Nell’anno dell’emergenza Covid, il 63% di chi nel 2020 ha acquistato o venduto oggetti usati lo ha fatto online, canale privilegiato soprattutto per la sua velocità (47%), ma anche per la possibilità di agire da casa (44%). La compravendita online di oggetti usati nel 2020 ha raggiunto un valore pari a 10,8 miliardi di euro, pari al 46% del totale.

LEGGI ANCHE  Imballaggi, l’Italia vola nel riciclo: più del 70% 

Comportamento sostenibile e circolare 

La Second Hand Economy è il primo gradino nella transizione verso un’economia circolare, consentendo di allungare la vita degli oggetti e quindi di evitare sprechi di risorse e materiali. 

Un modo per molti intervistati per dare valore alle cose (50%), in virtù di una revisione delle proprie priorità e scelte. Comprare o vendere prodotti usati è al terzo posto tra i comportamenti sostenibili più diffusi tra gli italiani (54%), dopo la raccolta differenziata (91%) e l’acquisto di lampadine a LED (62%).

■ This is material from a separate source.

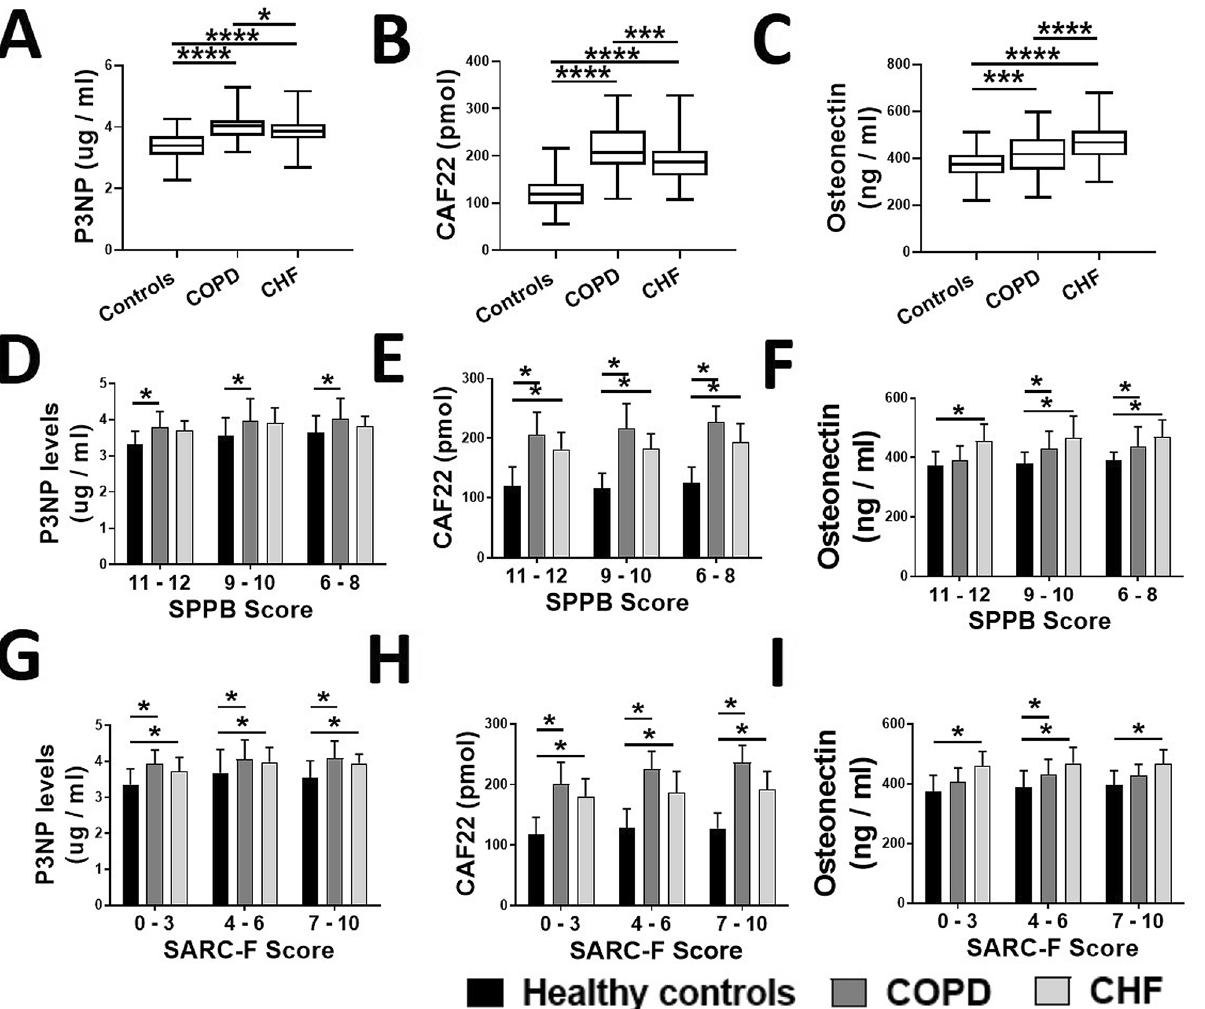
Figure 2. Comparison of circulating P3NP ( A ), CAF22 ( B ) and osteonectin ( C ) levels in healthy controls (N = 87) and patients with COPD (N = 86) and CHF (N = 81). The biomarkers levels were generally higher in the participants with advanced sarcopenia based on SPPB ( D , E , and F ) and SARC-F ( G , H , and I ) scoring. Values are expressed as mean ± SD, one-way analysis of variance. * p <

Varie le motivazioni alla base di questo comportamento virtuoso. Tra gli acquirenti scende la percentuale di chi lo fa per risparmiare (50% rispetto al 59% nel 2019), anche se quella economica resta una spinta significativa. Seguono, in crescita rispetto all’anno precedente, le motivazioni legate alla volontà di contribuire all’abbattimento degli sprechi e degli impatti ambientali attraverso il riutilizzo (47%). 

Tra chi vende, se il primo driver resta il desiderio di liberarsi del superfluo (73%), il 39% lo fa perché crede nel riuso ed è contro gli sprechi. Emergono poi nuove motivazioni legate a necessità specifiche nate nel corso del 2020, come l’adattamento degli spazi di casa a dad e smart working e anche al peggioramento della situazione economica famigliare (11%).

LEGGI ANCHE  Economia circolare: Italia ancora leader

Non solo. Il 62% del campione ritiene che a fine utilizzo donerà o rivenderà ulteriormente il prodotto, allontanando così la sua dismissione in discarica e i conseguenti costi ambientali di smaltimento.